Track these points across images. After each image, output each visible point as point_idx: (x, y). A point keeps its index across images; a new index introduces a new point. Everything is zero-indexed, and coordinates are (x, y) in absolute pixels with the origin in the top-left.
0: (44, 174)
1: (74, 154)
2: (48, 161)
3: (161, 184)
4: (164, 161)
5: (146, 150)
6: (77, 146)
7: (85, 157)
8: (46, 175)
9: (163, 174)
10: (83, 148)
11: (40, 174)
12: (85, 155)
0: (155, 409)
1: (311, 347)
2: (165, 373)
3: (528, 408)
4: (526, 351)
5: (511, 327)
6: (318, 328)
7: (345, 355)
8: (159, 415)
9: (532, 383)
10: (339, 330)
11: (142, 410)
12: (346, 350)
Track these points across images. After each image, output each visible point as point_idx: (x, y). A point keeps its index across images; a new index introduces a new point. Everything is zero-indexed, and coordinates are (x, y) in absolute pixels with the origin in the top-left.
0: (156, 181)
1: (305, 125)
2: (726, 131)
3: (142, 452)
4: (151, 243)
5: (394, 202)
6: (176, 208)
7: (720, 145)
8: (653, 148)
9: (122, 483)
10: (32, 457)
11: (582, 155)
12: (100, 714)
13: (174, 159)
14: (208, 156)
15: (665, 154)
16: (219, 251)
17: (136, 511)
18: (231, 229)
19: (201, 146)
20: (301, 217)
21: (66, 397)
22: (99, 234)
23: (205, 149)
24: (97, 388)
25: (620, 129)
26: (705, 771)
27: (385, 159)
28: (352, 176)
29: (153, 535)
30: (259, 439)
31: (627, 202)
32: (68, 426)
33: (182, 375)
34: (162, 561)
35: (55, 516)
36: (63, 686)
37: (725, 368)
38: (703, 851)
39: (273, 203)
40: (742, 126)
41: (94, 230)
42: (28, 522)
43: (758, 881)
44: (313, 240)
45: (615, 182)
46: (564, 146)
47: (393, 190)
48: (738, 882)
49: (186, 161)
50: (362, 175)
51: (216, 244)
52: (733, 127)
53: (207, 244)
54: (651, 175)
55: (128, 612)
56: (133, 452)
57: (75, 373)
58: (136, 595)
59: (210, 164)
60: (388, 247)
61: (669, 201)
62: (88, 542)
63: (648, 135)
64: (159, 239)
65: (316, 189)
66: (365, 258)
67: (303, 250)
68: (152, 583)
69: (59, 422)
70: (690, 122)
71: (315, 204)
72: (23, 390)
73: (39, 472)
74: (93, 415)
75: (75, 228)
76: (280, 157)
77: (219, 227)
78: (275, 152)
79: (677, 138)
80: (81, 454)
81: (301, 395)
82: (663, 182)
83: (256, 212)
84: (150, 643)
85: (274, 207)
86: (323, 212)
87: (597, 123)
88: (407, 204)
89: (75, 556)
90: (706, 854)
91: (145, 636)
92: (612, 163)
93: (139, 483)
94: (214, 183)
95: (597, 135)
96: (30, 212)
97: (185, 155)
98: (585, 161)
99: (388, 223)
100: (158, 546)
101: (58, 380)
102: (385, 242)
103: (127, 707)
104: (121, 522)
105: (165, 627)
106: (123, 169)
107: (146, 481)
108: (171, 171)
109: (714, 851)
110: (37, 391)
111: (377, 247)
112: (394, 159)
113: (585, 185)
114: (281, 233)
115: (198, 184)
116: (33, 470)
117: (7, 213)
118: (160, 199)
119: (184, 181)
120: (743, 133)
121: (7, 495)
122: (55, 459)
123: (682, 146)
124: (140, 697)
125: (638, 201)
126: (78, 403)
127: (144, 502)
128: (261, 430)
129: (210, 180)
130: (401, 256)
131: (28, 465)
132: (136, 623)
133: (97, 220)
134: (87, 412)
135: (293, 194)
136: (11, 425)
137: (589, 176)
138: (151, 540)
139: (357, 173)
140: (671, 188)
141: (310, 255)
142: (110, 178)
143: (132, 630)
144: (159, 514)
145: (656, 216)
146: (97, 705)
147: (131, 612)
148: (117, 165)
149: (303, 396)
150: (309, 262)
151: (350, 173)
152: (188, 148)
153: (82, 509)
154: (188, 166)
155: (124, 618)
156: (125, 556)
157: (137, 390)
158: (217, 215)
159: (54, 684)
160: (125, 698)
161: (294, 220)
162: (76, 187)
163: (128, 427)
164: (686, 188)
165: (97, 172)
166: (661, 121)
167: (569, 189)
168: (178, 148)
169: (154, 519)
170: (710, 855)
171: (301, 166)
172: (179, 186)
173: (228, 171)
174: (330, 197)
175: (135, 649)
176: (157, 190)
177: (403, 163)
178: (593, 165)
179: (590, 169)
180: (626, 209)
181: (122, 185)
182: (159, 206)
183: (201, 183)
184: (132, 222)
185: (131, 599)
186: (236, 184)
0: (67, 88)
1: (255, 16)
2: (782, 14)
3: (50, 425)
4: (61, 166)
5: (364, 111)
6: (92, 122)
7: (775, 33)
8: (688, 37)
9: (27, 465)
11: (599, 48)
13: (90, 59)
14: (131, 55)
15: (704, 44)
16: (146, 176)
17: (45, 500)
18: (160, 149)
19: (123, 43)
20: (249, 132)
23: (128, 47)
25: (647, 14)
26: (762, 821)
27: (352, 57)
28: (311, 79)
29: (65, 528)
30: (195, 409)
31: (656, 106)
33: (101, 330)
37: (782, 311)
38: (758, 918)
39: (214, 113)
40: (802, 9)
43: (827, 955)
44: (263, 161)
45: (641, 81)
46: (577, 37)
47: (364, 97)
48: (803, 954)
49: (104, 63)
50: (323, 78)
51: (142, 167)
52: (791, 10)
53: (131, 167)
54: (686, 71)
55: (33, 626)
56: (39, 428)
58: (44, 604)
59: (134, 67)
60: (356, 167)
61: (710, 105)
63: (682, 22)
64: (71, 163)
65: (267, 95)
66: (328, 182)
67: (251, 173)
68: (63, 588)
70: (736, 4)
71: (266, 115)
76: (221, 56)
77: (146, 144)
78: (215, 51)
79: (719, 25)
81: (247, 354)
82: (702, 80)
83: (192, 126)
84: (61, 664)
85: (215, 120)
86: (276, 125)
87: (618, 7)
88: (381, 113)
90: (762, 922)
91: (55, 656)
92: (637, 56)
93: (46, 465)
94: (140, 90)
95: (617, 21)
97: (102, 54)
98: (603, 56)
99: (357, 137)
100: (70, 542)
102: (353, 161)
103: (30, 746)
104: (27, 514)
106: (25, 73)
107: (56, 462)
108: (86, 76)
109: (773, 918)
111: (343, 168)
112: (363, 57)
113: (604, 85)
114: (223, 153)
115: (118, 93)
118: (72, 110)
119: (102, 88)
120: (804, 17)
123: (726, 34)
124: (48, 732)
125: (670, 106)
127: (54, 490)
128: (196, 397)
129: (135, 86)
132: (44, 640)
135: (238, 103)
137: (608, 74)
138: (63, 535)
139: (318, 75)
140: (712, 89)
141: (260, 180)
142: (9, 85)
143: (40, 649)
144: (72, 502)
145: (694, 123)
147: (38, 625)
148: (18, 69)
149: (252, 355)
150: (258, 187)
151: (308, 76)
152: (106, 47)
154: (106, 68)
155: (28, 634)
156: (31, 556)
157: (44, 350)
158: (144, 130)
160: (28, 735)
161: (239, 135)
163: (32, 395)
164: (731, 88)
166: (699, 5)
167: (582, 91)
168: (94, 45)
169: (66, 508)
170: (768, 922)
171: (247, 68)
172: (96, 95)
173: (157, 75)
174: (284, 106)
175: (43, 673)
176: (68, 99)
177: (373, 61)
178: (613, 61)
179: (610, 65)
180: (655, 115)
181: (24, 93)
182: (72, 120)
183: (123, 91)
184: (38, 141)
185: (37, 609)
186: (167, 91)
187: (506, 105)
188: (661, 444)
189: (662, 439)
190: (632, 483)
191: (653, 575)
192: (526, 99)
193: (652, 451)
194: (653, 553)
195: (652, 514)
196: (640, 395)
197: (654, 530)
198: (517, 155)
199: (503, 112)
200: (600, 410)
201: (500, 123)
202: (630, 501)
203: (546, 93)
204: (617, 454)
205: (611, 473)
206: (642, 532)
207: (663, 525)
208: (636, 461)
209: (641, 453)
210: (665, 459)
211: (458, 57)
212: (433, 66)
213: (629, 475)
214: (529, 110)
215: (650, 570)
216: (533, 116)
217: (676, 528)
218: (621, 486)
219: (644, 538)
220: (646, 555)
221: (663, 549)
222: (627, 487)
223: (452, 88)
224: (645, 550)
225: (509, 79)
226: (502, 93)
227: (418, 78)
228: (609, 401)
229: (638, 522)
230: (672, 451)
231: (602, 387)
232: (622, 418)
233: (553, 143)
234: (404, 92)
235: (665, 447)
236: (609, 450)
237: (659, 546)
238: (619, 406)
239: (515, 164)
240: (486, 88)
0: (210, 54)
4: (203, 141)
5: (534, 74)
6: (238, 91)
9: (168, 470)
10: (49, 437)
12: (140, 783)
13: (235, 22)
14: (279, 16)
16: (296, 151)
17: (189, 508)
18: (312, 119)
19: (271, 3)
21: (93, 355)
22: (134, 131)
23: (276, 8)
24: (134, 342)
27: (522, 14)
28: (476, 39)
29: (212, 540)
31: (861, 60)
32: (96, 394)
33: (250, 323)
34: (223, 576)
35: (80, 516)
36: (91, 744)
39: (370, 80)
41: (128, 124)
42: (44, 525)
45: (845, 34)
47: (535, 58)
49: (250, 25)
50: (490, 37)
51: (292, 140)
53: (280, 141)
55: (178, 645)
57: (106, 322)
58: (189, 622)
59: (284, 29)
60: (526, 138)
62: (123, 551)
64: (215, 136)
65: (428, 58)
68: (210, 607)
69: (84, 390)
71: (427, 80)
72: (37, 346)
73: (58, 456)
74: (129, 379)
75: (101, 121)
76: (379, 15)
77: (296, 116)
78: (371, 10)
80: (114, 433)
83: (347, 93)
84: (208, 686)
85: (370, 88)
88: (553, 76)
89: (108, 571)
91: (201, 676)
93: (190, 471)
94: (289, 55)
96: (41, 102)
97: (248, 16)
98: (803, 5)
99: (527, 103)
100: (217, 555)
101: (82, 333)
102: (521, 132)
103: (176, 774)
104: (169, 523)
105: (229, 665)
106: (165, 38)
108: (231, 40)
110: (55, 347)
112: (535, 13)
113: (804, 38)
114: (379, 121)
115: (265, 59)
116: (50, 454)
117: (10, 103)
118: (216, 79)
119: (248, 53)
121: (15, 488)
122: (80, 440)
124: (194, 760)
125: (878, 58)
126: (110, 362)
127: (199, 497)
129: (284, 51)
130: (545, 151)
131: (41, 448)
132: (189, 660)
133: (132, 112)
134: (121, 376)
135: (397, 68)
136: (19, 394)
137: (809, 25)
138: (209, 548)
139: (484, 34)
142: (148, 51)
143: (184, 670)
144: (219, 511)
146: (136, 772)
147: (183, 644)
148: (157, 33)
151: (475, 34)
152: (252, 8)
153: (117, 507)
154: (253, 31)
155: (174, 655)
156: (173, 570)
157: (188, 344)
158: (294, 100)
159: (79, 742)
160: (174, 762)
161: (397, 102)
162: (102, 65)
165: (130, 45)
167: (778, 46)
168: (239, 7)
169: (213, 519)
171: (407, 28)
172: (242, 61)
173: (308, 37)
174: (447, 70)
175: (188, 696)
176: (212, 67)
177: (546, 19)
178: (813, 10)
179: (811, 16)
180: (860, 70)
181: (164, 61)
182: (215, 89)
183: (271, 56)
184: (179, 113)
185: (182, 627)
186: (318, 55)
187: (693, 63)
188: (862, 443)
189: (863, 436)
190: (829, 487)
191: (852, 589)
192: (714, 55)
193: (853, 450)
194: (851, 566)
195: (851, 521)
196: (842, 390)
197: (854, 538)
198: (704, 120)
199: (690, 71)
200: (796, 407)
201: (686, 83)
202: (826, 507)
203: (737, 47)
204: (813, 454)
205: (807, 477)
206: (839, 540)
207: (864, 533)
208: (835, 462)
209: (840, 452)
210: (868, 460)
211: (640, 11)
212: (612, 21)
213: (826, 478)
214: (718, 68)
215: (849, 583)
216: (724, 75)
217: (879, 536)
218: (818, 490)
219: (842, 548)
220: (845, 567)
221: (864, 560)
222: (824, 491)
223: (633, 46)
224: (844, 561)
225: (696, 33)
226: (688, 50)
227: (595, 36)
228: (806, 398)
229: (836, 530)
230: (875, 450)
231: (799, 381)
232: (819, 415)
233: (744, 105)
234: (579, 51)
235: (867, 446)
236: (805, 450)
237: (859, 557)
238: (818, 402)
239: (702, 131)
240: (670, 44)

━━━━

Instructions for the task:
Reproduce the entries from their beginning through the line with "12: (346, 350)", replacing "zero-indexed" with "0-indexed" and leaving everything else unchanged.

Output of the exercise:
Track these points across images. After each image, output each visible point as point_idx: (x, y). A point keeps its index across images; a new index introduces a new point. Everything is 0-indexed, and coordinates are (x, y) in absolute pixels with the origin in the top-left.
0: (44, 174)
1: (74, 154)
2: (48, 161)
3: (161, 184)
4: (164, 161)
5: (146, 150)
6: (77, 146)
7: (85, 157)
8: (46, 175)
9: (163, 174)
10: (83, 148)
11: (40, 174)
12: (85, 155)
0: (155, 409)
1: (311, 347)
2: (165, 373)
3: (528, 408)
4: (526, 351)
5: (511, 327)
6: (318, 328)
7: (345, 355)
8: (159, 415)
9: (532, 383)
10: (339, 330)
11: (142, 410)
12: (346, 350)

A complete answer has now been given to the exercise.